Rate My Professor Emma Hadfield

Dr Emma Hadfield serves as a Lecturer in the Curtin School of Diagnostic and Therapeutic Sciences within the Faculty of Health Sciences at Curtin University. She is affiliated with Curtin Medical School and plays a key role in delivering education in clinical biochemistry. Her teaching responsibilities include units such as BCCB2000 Foundations of Biochemistry in Semester 1 2024, MEDI2004 Foundations of Clinical Biochemistry in Semester 2 2020, and MEDI4003 Advanced Clinical Biochemistry in Semester 2 2022. These courses cover foundational and advanced topics in biochemistry relevant to diagnostic and therapeutic sciences.

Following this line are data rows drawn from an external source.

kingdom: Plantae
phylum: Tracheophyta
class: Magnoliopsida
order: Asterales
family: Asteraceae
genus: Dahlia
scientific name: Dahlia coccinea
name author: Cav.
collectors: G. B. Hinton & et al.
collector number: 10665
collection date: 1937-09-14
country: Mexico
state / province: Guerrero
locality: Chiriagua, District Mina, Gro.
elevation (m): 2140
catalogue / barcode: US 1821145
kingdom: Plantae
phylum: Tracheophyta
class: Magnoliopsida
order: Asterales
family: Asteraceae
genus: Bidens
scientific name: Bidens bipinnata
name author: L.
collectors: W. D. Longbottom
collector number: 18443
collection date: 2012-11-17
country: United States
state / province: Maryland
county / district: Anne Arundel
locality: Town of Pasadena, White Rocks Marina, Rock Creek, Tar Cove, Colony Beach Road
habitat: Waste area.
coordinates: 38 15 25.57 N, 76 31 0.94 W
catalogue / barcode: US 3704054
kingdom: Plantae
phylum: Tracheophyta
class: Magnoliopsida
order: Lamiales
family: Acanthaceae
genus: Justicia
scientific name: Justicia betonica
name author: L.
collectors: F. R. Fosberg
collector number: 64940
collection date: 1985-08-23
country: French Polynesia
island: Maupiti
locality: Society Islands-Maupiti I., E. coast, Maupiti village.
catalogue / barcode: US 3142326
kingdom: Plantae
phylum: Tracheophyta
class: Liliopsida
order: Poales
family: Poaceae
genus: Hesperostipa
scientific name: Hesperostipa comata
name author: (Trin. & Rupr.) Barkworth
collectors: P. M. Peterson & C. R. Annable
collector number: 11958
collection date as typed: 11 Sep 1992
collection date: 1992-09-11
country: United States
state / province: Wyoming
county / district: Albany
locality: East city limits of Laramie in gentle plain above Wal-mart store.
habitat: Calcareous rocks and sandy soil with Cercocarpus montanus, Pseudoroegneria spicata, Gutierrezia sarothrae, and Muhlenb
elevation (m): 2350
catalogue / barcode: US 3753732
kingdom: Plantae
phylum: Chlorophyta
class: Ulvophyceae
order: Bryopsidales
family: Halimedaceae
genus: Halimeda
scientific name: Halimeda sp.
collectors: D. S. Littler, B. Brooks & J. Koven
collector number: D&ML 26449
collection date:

Hadfield earned her Doctor of Philosophy (PhD) from The University of Western Australia, with research focused on lipoprotein oxidation. Prior to her current academic appointment, she gained experience in the publishing industry, complementing her transition into higher education teaching and research. Her academic interests center on oxidative stress and its implications in neurodegenerative diseases, particularly Alzheimer's disease. Under her previous name, Waddington E., she contributed to significant publications in this area. These include the book chapter 'Beta-amyloid and oxidative stress in the pathogenesis of Alzheimer's Disease' (1999, with Veurink G, Laws S, Croft K, Dharmarajan AM) and the journal article 'Plasma F2-isoprostane levels are increased in Alzheimer's disease: evidence of increased oxidative stress in vivo' (with Croft K, Clarnette R, Mori T, Martins R). Additional works encompass 'Fatty Acid Oxidation in the Pathogenesis of Alzheimer's Disease' and contributions to reviews on genetics, lifestyle, amyloid beta, and oxidative stress in Alzheimer's disease. These publications highlight her involvement in exploring biomarkers like F2-isoprostanes and the role of oxidative injury in Alzheimer's etiology, providing evidence for elevated oxidative stress in affected patients. Her research aligns with broader investigations into beta-amyloid aggregation and neurotoxicity mechanisms.